IL FAUT DU TEMPS POUR QU’UN « INCESTÉ » RÉALISE QU’IL N’EST PAS COUPABLE »

Les sociétés ont-elles suffisamment évolué pour être capable aujourd’hui d’écouter et d’entendre ?

Elles ne peuvent faire autrement. Elles ont d’ailleurs, pour la plupart, produit des lois condamnant l’inceste. Mais il faut aussi donner aux victimes, et surtout aux enfants, les mots pour pouvoir exprimer ce qu’ils ont vécu. Les entendre est essentiel pour qu’ils intègrent qu’ils sont des victimes.

Il faut du temps pour qu’un « incesté » réalise qu’il n’est pas coupable, qu’il n’a rien fait pour provoquer son bourreau. Lever les ambiguïtés est impératif pour que la victime, qui s’est sentie effacée, spoliée d’une part d’elle-même, puisse retrouver son intégrité.

Après avoir consigné ce récit-fiction d’une justesse effrayante, où en êtes-vous ?

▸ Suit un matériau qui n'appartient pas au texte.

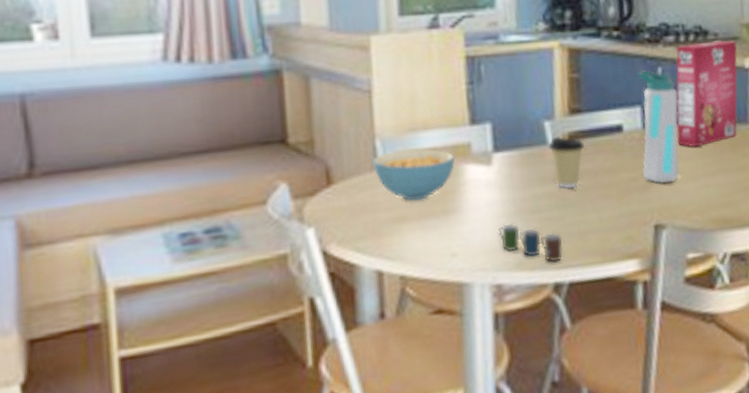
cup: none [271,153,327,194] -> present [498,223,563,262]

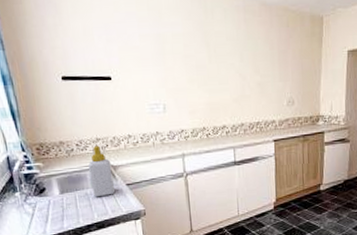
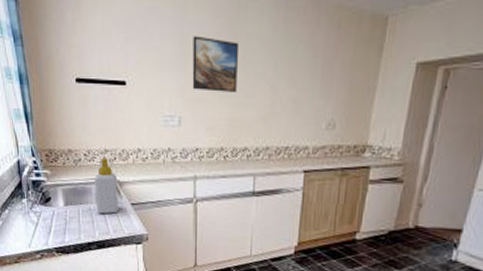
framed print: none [169,35,211,81] -> present [192,36,238,92]

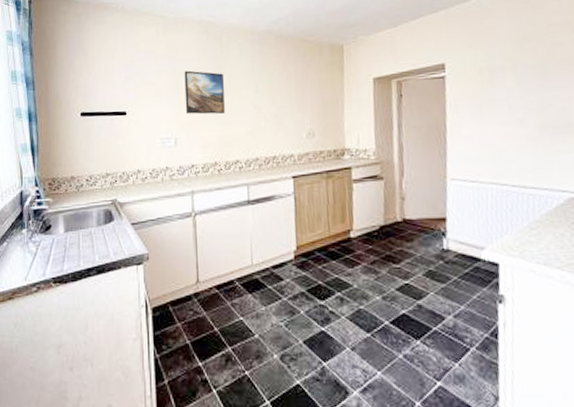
soap bottle: present [93,157,118,214] -> none [95,181,119,237]

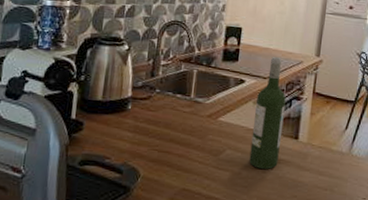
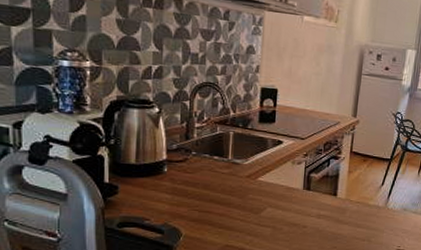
wine bottle: present [249,56,286,169] -> none [290,117,324,224]

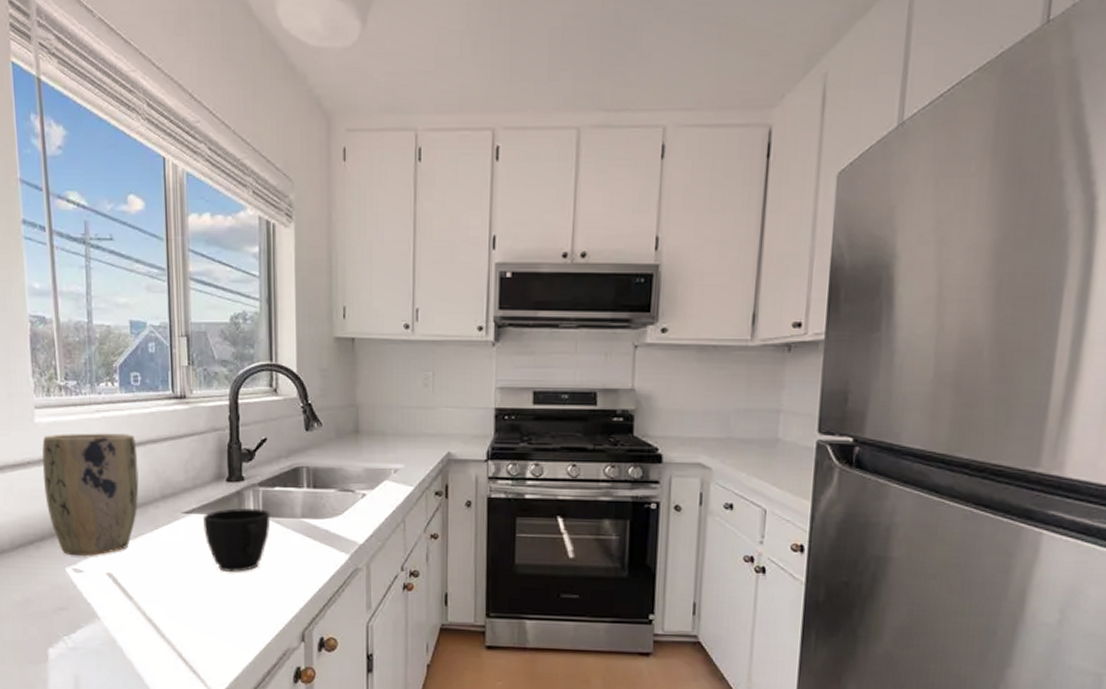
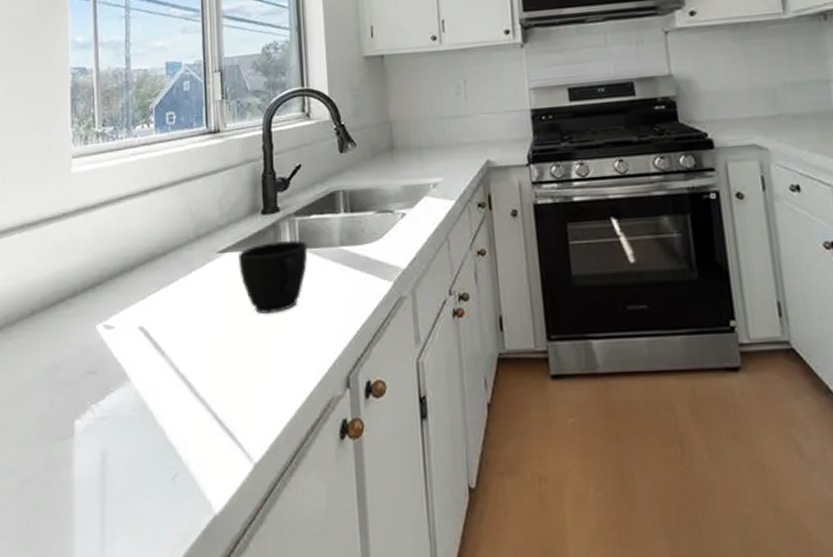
plant pot: present [42,433,139,556] -> none [77,174,173,310]

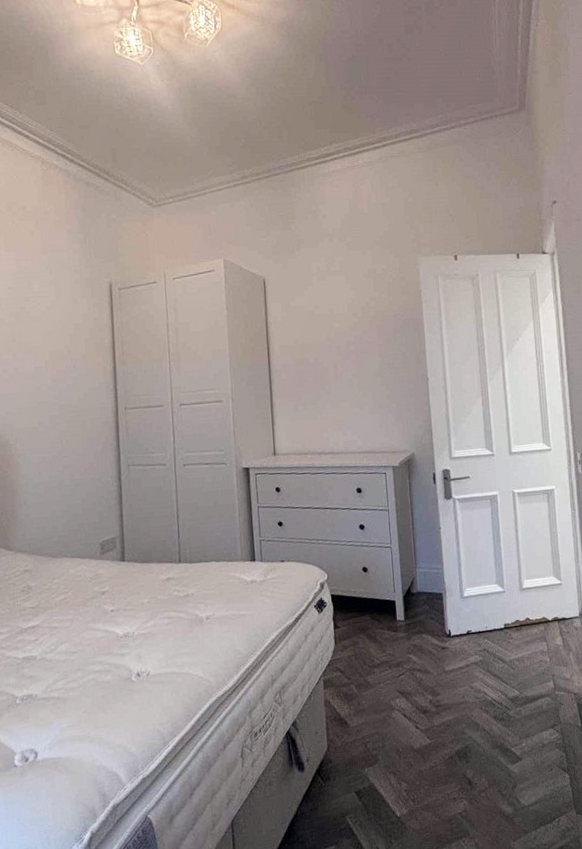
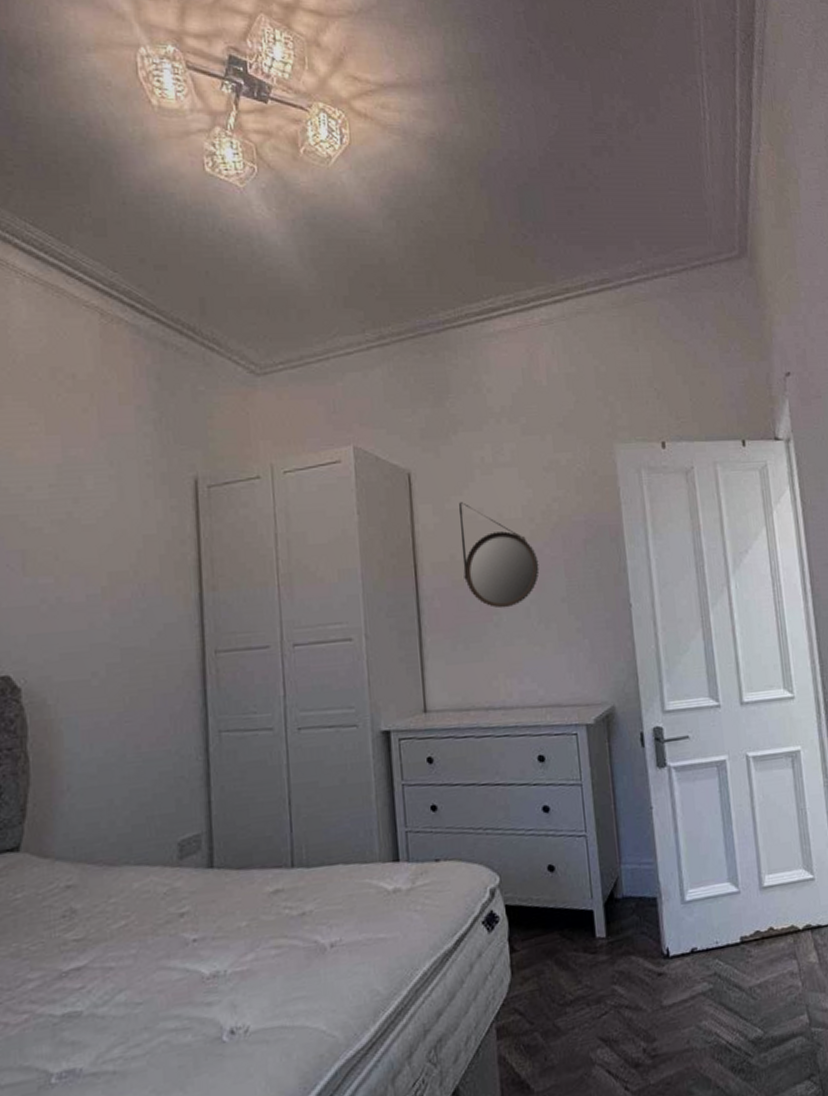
home mirror: none [300,301,360,380] -> present [458,502,540,609]

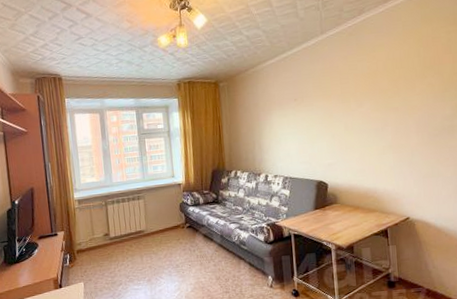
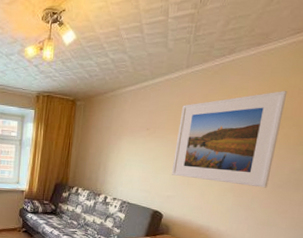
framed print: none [325,42,424,142] -> present [172,91,288,188]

L’écriture a été une épreuve en soi, pour être au plus près de la vérité et la dire de manière simple et intelligible. Évidemment, il s’agit de dénoncer l’inceste en tant que crime mais il m’importait de signifier que l’on pouvait trouver les mots et s’exprimer sur un sujet aussi douloureux. Désigner l’innommable est finalement salvateur.